Die Behandlungsmöglichkeiten haben sich verbessert, erklärten Fachleute am Mittwoch bei einer Pressekonferenz in Wien.
Keine Erbkrankheit
Was vielen Menschen nicht bekannt ist: Die MS ist nicht erblich, sie ist nicht ansteckend und wird auch nicht - wie in der Vergangenheit fälschlicherweise behauptet - durch Impfungen hervorgerufen.

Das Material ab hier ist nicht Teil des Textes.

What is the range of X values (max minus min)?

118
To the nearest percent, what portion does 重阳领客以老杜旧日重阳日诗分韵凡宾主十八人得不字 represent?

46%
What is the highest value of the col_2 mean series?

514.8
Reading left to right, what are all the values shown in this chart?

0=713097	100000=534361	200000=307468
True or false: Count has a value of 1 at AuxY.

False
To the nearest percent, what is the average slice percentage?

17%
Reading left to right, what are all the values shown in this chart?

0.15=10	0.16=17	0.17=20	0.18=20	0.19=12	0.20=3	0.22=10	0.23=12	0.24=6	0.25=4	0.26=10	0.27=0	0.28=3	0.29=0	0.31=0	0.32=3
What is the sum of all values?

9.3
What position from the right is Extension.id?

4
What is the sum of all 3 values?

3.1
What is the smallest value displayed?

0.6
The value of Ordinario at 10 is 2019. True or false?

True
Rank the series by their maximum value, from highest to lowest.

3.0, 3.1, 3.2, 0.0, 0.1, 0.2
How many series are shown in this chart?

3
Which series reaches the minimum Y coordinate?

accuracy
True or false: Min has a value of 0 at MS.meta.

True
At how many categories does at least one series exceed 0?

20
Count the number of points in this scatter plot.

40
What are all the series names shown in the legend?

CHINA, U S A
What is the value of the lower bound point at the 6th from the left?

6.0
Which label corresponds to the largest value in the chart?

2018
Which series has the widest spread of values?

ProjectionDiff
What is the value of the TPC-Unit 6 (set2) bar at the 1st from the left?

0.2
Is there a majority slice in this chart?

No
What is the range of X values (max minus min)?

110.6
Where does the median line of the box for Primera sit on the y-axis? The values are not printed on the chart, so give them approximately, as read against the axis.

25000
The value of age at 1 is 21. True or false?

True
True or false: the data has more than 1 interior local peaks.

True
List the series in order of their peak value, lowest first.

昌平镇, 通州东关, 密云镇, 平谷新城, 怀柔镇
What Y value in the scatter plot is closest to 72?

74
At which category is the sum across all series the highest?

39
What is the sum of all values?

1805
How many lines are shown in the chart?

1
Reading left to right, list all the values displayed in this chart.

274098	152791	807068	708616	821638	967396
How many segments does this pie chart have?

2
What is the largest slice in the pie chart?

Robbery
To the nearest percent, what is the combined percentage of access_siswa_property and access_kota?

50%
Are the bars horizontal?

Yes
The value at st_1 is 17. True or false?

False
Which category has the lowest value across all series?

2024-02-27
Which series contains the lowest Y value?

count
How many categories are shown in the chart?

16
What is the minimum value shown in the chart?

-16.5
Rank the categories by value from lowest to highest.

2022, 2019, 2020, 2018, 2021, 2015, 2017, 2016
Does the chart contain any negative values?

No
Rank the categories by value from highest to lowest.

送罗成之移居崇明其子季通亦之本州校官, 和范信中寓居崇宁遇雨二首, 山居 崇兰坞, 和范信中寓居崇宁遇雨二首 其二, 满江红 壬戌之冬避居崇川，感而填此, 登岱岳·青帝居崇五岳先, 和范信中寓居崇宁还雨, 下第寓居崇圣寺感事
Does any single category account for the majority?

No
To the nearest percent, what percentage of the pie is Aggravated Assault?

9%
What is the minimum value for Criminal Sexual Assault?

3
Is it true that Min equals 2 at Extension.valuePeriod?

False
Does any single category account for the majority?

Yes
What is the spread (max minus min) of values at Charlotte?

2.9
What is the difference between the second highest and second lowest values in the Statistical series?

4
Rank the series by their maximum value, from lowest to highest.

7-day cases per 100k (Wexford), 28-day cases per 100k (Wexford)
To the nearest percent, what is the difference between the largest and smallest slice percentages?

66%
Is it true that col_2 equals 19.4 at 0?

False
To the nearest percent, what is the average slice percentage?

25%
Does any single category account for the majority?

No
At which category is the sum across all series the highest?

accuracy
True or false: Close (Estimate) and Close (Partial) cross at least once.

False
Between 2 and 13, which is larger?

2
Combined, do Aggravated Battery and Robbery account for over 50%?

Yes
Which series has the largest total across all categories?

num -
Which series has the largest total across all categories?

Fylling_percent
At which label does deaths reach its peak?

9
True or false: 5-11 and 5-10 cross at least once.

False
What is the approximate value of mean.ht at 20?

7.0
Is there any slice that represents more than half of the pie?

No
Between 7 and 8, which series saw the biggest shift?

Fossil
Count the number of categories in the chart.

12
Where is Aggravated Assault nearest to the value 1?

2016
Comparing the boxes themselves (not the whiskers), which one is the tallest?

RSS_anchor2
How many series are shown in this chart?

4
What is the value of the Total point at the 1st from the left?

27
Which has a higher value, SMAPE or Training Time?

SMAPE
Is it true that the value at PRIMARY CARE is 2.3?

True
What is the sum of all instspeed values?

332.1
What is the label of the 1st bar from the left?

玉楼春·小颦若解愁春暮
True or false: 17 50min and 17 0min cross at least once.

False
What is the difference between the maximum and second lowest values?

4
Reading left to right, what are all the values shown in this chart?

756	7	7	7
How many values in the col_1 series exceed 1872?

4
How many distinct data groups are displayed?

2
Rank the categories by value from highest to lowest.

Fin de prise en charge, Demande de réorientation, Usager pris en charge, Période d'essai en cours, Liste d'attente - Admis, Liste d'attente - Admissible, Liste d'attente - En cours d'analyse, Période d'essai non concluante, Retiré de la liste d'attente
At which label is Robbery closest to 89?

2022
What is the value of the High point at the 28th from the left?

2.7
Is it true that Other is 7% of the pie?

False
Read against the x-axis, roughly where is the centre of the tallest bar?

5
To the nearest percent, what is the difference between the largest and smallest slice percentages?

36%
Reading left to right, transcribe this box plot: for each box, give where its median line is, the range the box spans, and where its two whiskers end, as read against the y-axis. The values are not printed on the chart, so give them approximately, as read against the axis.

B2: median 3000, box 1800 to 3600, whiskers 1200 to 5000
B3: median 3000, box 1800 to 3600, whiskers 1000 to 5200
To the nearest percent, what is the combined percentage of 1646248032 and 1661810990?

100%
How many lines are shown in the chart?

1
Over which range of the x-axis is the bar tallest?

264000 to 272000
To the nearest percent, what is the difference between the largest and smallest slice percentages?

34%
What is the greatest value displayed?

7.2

Die MS ist weiters weder eine Erkrankung mit Muskelschwund noch eine "Geisteskrankheit". Sie verläuft darüber hinaus nur in wenigen Fällen tödlich und muss nicht zwangsläufig zu einem Leben im Rollstuhl führen.
Häufigste neurologische Erkrankung
Karl Vass, der österreichische Organisator des Kongresses mit etwa 3.500 Teilnehmern: "Die Multiple Sklerose ist die häufigste neurologische Erkrankung bei jungen Erwachsenen. Wir können sie derzeit nicht heilen, aber wir können mit unseren jetzigen therapeutischen Möglichkeiten den Patienten sehr gut helfen."
Entzündungen im Gehirn
"Die MS ist eine extrem komplexe Erkrankung. Sie ist ein entzündliches Leiden des Nervensystems. Man nimmt an, dass die normalen Entzündungszellen das Gehirn als fremd erkennen und abzustoßen beginnen. Es kommt im Gehirn zu einer chronischen Entzündungsreaktion. Das führt zu einer Zerstörung der Isolierschichten der Nervenzellen", sagte Hans Lassmann, Vorstand des Instituts für Hirnforschung in Wien und seit Jahren Pionier der MS-Forschung.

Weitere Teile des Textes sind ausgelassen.